WASHINGTON (Reuters) - A group of 10 mortgage servicers agreed on Monday to pay a total of $8.5 billion to end a U.S. government-mandated case-by-case review of housing crisis foreclosures in an acknowledgement the program had proven too cumbersome and expensive.
Roughly 3.8 million borrowers whose homes were in foreclosure within the time frame of the review will receive cash compensation ranging from hundreds of dollars up to $125,000, depending on the type of errors they experienced, the U.S. Office of the Comptroller of the Currency (OCC) said.
The reviews followed the “robo-signing” scandal that emerged in 2010 involving allegations banks pursued faulty foreclosures by using defective or fraudulent documents.
Bank of America Corp (BAC.N), Citigroup Inc (C.N), JPMorgan Case & Co (JPM.N), Wells Fargo & Co (WFC.N), MetLife Bank (MET.N), and five others will pay $3.3 billion directly to eligible borrowers, and $5.2 billion in loan modifications and forgiveness, regulators said.

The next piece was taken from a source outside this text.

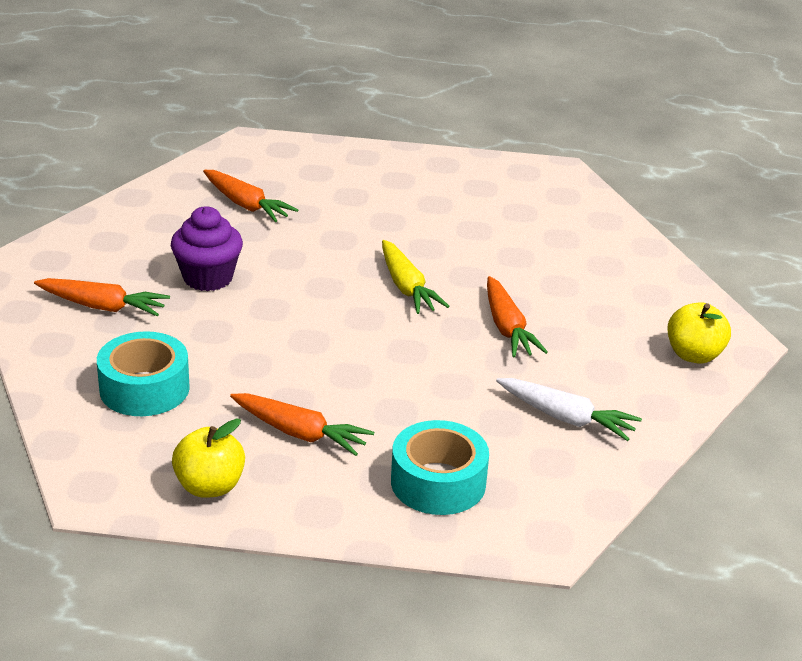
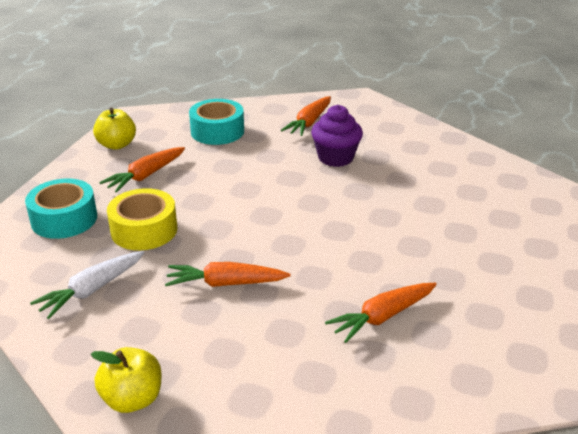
camera: 105 degrees right, 0 degrees up
orange carrot [203,170,298,222] -> orange carrot moved to [325,283,437,343]
yellow carrot [382,240,450,314] -> none
none -> yellow tape [107,188,177,250]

The OCC and the Federal Reserve Board said they accepted the agreement to get relief to consumers more quickly than through the reviews.
In April 2011, the government required the servicers to review foreclosure actions from 2009 and 2010 to determine whether borrowers had been unlawfully foreclosed on or suffered some other financial harm due to errors in the foreclosure process.
Comptroller of the Currency Thomas Curry said in a statement: “It has become clear that carrying the process through to its conclusion would divert money away from the impacted homeowners and also needlessly delay the dispensation of compensation to affected borrowers.”
The agreement announced Monday resolves matters left unsettled by a $25 billion deal that the top five servicers reached last February with the Justice Department, housing authorities and state attorneys general to end an investigation into foreclosure practises including robo-signing.
Those authorities had taken a broad approach to dealing with allegations of robo-signed documents and faulty foreclosures, while the bank regulators had initially opted for the more targeted, individual reviews.
Bank of America said it supports the new approach “because it expands the number of borrowers who will receive payment, speeds the delivery of those payments, and will provide support for homeowners still struggling to make payments.”
MetLife said it was fully cooperating with the OCC review process and said its portion of the settlement was $37 million.
The other servicers said they were pleased to reach the settlement.
Regulators said the agreement replaces the case-by-case reviews with a broader framework, which allows borrowers to receive compensation regardless of whether they faced actual harm.
Instead the payouts will be based on whether a borrower falls into one of 11 categories, ranging from whether the person was eligible for protections under the Servicemembers Civil Relief Act, whether the borrower was not in default, or whether he or she was denied a loan modification, for example.
Regulators are continuing negotiations whether four other servicers, and are also expected to enter into similar settlements with them.
At least one lawmaker expressed disappointment in the settlement. Elijah Cummings, the top Democrat on the House Committee on Oversight said he had serious concerns that the deal “may allow banks to skirt what they owe and sweep past abuses under the rug without determining the full harm borrowers have suffered.”
On Friday Cummings and Oversight Committee Chairman Darrell Issa sent a letter to the agencies requesting a briefing on the settlement.